- **TASK TO COMPLETE**
From the data below, return each line in which the string "followers" is found.

Rendered images with source text:
════════════════
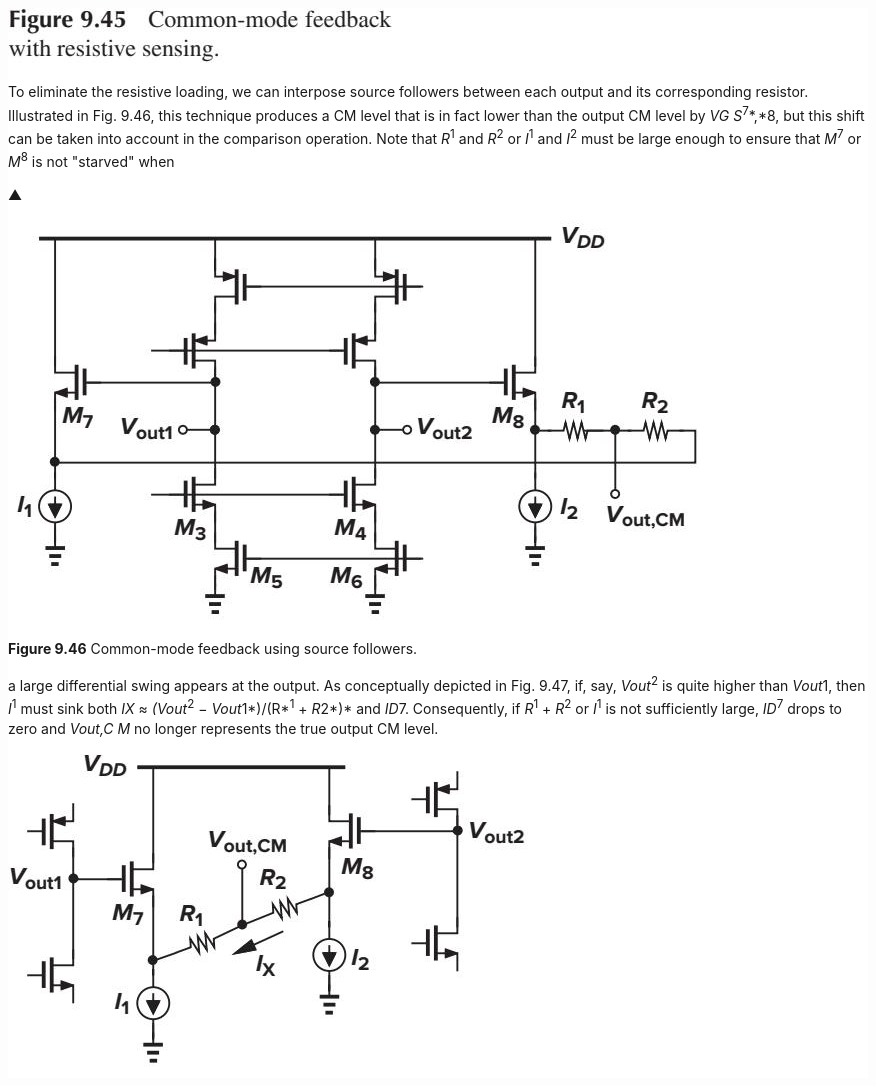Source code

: ![](_page_33_Figure_8.jpeg)

To eliminate the resistive loading, we can interpose source followers between each output and its corresponding resistor. Illustrated in Fig. 9.46, this technique produces a CM level that is in fact lower than the output CM level by *VG S*<sup>7</sup>*,*8, but this shift can be taken into account in the comparison operation. Note that *R*<sup>1</sup> and *R*<sup>2</sup> or *I*<sup>1</sup> and *I*<sup>2</sup> must be large enough to ensure that *M*<sup>7</sup> or *M*<sup>8</sup> is not "starved" when

▲

![](_page_34_Figure_1.jpeg)

**Figure 9.46** Common-mode feedback using source followers.

a large differential swing appears at the output. As conceptually depicted in Fig. 9.47, if, say, *Vout*<sup>2</sup> is quite higher than *Vout*1, then *I*<sup>1</sup> must sink both *IX* ≈ *(Vout*<sup>2</sup> − *Vout*1*)/(R*<sup>1</sup> + *R*2*)* and *ID*7. Consequently, if *R*<sup>1</sup> + *R*<sup>2</sup> or *I*<sup>1</sup> is not sufficiently large, *ID*<sup>7</sup> drops to zero and *Vout,C M* no longer represents the true output CM level.

![](_page_34_Figure_4.jpeg)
════════════════
- **RESULT FOR THIS TASK**
To eliminate the resistive loading, we can interpose source followers between each output and its corresponding resistor. Illustrated in Fig. 9.46, this technique produces a CM level that is in fact lower than the output CM level by *VG S*<sup>7</sup>*,*8, but this shift can be taken into account in the comparison operation. Note that *R*<sup>1</sup> and *R*<sup>2</sup> or *I*<sup>1</sup> and *I*<sup>2</sup> must be large enough to ensure that *M*<sup>7</sup> or *M*<sup>8</sup> is not "starved" when
**Figure 9.46** Common-mode feedback using source followers.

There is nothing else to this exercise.